Only one material (e.g. VertSpringType2) combining the contribution of the concrete and the reinforcement was enough to adequately model the lightly reinforced inner segments (see Fig. 9).
Fig. 9

Typical response of the vertical springs representing the lightly reinforced inner segments of a Wall RW-A15-P10-S78, b Wall S6

3.2.3 Constitutive models of the horizontal springs

The semi-empirical models, which have been proposed in the literature (see Sect. 2.2), were used to define the constitutive relationships for the horizontal springs. The factors which define pinching, damage, and degradation of the unloading stiffness in the Hysteretic model were specified based on the typical shapes of the hysteretic loops corresponding to the HSA, HSD and HSS mechanisms, as reported in the literature (Rejec 2011). The hysteretic loops which were considered in the case study are presented in Fig. 4. More details about the response of the horizontal springs are provided in Sect. 3.3.

3.3 Comparison of the results of the analyses and the experimental results

3.3.1 Shear force–displacement relationships: flexural and shear response

The SFI-MVLEM-FD element was tested considering the global and the local response quantities. The experimental and analytical relationship obtained between the shear forces and the top displacements are compared in Fig. 10. The results of the analysis are in good agreement with those obtained in the experiments, although the response was affected by extremely complicated axial–shear–flexure interaction.
Fig. 10

The lateral load–top displacement relationship: a Wall RW-A15-P10-S78, b Wall S6

The analysis accurately simulated the strength and the stiffness of both walls at almost all intensity levels. The only exception was the initial stiffness, which was somewhat overestimated. This was, however, expected, since the authors had found before (e.g. Fischinger et al. 2017) that in the majority of the past experiments the initial stiffness was smaller than the theoretical one (corresponding to the gross cross-section). Note, however, that in the SFI-MVLEM-FD element the initial stiffness can be simply reduced if the initial branches of the force–displacement envelopes of the vertical springs are appropriately modified.

To gain a more complete insight into the accuracy of the analysed numerical model, the flexural and the shear part of the response were also analysed separately. The experimental and analytical results are compared in Figs. 11 and 12. From the numerical point of view they match quite well. However, it is more important that the numerical model demonstrated also a good ability to properly describe the type of failure.

══════════

— Written instruction 1 —
According to the wall-modeling extract, which quantity did the analysis somewhat overestimate?
— Written instruction 2 —
Duplicate the stretch of the wall-modeling extract from "Typical response of" through "provided in Sect. 3.3.".
Rely on nothing but the wall-modeling extract.

Saved entries
══════════

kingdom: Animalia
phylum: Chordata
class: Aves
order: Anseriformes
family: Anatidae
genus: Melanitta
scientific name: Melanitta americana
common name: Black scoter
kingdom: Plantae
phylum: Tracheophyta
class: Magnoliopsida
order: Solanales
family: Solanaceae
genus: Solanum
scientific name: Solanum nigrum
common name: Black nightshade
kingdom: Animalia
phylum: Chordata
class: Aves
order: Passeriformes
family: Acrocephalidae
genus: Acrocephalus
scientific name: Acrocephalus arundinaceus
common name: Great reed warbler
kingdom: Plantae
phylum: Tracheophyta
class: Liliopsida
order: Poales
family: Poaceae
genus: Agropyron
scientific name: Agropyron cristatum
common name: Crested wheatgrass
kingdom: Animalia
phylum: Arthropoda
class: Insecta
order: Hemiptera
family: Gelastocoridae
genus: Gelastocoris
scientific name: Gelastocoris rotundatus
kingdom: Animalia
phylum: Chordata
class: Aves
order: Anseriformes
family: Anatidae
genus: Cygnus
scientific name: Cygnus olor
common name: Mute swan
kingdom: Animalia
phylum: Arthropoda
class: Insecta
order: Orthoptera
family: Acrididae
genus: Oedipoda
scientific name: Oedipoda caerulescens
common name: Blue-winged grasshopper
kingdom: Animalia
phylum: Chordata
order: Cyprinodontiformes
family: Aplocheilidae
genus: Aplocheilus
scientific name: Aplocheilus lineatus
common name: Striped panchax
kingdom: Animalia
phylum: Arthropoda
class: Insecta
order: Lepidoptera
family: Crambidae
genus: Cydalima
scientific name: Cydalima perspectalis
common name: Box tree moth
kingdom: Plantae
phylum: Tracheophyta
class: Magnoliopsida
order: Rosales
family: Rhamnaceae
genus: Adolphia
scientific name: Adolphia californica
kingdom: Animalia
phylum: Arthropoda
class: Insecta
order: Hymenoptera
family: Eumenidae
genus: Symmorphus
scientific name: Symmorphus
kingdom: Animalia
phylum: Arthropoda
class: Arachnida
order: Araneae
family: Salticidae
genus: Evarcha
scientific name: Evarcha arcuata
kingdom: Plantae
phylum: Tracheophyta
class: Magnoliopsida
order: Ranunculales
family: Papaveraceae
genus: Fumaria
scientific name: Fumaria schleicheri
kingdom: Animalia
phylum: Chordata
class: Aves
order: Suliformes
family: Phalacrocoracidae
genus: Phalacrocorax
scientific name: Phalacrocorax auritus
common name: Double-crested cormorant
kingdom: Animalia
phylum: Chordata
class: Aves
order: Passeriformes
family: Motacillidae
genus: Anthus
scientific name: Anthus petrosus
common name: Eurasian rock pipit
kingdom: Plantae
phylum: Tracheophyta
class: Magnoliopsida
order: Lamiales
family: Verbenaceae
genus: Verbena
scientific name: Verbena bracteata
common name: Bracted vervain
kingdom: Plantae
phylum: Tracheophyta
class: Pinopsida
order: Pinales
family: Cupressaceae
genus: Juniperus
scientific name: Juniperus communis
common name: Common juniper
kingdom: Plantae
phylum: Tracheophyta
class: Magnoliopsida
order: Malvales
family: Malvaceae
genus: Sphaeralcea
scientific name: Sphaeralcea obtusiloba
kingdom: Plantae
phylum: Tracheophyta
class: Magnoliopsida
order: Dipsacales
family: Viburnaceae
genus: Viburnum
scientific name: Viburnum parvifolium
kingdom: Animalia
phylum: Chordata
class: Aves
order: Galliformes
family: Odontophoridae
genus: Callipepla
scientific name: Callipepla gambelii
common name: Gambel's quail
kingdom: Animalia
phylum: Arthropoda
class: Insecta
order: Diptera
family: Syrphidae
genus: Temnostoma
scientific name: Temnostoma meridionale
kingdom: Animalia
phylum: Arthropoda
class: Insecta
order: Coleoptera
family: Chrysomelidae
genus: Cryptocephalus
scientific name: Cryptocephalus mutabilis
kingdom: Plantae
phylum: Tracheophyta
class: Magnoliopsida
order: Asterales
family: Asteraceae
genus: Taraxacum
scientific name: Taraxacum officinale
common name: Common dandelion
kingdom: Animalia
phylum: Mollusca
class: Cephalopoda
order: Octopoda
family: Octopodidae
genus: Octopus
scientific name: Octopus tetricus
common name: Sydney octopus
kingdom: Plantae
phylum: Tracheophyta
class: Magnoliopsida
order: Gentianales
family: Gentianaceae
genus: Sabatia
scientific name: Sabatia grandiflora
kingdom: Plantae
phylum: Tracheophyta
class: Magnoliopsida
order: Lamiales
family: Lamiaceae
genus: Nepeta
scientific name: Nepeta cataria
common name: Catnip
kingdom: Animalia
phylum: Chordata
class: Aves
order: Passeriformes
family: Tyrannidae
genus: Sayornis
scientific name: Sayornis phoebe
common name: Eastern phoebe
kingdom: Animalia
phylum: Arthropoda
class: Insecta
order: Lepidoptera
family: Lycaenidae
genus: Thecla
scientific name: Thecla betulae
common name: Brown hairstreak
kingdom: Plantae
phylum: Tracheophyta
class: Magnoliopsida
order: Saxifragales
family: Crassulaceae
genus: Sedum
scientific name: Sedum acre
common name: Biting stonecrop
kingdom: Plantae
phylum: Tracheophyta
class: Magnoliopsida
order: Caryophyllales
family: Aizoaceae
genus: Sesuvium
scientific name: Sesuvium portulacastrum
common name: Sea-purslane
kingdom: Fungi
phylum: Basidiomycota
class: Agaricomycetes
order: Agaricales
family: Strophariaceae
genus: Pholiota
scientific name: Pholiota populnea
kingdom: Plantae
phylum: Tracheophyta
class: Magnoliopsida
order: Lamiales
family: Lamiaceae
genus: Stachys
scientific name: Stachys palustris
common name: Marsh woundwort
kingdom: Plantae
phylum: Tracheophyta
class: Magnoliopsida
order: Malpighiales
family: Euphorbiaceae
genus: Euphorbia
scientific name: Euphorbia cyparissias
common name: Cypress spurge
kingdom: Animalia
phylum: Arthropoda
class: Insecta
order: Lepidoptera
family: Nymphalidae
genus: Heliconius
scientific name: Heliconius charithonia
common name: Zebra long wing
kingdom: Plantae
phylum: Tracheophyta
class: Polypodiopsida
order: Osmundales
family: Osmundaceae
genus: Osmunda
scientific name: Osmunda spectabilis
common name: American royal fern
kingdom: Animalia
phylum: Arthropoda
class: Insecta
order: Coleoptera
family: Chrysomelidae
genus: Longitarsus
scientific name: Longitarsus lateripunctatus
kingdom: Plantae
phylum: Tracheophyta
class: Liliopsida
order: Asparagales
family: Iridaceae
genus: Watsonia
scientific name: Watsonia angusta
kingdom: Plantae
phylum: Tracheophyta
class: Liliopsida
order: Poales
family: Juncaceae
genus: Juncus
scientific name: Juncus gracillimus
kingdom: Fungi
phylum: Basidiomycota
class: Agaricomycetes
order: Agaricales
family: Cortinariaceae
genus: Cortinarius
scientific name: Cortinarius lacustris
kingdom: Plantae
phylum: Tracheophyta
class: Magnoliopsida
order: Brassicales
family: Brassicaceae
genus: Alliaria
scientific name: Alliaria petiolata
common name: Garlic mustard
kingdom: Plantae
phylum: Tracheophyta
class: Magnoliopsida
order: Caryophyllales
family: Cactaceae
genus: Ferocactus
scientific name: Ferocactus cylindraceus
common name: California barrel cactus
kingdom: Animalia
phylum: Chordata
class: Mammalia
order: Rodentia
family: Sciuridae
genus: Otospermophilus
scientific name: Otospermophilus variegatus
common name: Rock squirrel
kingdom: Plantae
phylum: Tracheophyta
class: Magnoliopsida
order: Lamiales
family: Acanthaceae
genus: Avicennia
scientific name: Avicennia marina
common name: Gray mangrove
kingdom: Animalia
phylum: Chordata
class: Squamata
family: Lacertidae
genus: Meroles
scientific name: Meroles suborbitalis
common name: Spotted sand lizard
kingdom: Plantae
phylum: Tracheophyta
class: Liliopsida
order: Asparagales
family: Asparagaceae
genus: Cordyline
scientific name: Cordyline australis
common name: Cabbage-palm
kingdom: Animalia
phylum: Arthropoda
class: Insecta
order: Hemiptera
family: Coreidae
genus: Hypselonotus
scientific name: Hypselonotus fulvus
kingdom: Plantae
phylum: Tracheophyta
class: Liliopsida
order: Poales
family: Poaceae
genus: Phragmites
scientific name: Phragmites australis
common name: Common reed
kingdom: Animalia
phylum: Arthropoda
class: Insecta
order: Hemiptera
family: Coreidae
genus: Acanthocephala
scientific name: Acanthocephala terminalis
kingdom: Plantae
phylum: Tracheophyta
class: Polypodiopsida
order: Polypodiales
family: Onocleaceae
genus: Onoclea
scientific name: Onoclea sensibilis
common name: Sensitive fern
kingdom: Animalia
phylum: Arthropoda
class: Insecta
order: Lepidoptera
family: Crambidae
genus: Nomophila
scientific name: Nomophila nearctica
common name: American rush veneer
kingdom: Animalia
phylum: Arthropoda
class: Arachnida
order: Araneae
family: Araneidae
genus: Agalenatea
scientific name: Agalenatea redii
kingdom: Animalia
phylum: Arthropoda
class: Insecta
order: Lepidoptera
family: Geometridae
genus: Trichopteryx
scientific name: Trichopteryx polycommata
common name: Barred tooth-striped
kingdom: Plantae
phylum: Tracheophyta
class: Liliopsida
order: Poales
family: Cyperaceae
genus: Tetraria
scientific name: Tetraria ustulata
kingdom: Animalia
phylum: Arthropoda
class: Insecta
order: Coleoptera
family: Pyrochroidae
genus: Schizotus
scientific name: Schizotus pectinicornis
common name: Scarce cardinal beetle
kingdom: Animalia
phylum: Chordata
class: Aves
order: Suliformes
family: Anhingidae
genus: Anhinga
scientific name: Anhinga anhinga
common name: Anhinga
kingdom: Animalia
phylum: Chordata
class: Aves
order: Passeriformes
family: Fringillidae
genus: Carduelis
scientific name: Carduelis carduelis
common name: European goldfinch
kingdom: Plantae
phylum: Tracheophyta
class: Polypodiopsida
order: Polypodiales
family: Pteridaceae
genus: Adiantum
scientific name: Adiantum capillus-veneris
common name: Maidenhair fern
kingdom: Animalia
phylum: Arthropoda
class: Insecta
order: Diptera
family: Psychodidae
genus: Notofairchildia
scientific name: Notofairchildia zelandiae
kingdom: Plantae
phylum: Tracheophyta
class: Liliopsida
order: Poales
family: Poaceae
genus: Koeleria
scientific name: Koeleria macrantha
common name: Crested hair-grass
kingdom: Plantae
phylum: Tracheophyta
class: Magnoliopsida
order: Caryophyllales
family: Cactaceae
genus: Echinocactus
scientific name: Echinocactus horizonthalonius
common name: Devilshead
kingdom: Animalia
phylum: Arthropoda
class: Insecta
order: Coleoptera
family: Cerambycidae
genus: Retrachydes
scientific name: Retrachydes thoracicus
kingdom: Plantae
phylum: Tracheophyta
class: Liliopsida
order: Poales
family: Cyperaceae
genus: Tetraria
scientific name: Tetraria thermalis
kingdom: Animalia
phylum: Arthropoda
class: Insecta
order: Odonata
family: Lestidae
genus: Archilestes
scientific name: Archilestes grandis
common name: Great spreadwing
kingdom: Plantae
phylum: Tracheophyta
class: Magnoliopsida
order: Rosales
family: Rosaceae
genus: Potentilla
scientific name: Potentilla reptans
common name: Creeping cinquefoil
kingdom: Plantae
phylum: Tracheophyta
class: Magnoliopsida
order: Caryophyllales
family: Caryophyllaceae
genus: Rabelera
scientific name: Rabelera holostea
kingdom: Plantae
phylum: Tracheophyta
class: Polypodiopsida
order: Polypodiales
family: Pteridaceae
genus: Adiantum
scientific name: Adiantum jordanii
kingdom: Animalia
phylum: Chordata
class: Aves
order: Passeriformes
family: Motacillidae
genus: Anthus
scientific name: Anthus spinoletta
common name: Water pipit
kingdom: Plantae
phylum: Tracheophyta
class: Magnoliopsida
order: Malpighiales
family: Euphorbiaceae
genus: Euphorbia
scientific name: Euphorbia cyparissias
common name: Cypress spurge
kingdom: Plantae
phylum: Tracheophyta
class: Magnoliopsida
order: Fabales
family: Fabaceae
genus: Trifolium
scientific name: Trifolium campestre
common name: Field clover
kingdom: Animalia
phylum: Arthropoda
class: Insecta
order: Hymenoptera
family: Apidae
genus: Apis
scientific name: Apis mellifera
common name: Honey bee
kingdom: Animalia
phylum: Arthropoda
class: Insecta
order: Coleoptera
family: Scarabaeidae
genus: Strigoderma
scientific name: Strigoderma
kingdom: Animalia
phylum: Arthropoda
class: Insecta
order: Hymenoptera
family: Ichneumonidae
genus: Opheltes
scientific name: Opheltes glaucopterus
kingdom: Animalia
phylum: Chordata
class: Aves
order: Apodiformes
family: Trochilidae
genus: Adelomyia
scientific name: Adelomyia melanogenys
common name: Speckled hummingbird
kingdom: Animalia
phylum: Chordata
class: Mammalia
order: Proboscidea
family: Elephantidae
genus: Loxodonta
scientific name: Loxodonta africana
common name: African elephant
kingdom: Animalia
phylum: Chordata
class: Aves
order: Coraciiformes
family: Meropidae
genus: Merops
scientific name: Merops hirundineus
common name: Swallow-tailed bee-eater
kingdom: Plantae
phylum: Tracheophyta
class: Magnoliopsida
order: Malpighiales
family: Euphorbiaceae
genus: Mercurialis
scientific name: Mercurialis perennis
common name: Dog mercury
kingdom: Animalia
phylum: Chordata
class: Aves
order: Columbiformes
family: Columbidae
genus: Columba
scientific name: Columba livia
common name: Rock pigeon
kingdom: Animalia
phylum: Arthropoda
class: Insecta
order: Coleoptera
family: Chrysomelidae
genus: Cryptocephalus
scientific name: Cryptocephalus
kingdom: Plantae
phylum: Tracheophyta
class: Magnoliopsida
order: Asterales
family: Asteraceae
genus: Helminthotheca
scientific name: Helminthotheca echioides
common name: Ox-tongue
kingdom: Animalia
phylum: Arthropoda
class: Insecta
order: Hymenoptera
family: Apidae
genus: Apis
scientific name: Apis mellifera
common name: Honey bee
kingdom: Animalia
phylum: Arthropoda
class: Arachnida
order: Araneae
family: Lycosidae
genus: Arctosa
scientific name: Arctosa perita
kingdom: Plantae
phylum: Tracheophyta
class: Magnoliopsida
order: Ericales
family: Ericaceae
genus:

══════════

— Output 1 —
The initial stiffness.

— Output 2 —
Typical response of the vertical springs representing the lightly reinforced inner segments of a Wall RW-A15-P10-S78, b Wall S6

3.2.3 Constitutive models of the horizontal springs

The semi-empirical models, which have been proposed in the literature (see Sect. 2.2), were used to define the constitutive relationships for the horizontal springs. The factors which define pinching, damage, and degradation of the unloading stiffness in the Hysteretic model were specified based on the typical shapes of the hysteretic loops corresponding to the HSA, HSD and HSS mechanisms, as reported in the literature (Rejec 2011). The hysteretic loops which were considered in the case study are presented in Fig. 4. More details about the response of the horizontal springs are provided in Sect. 3.3.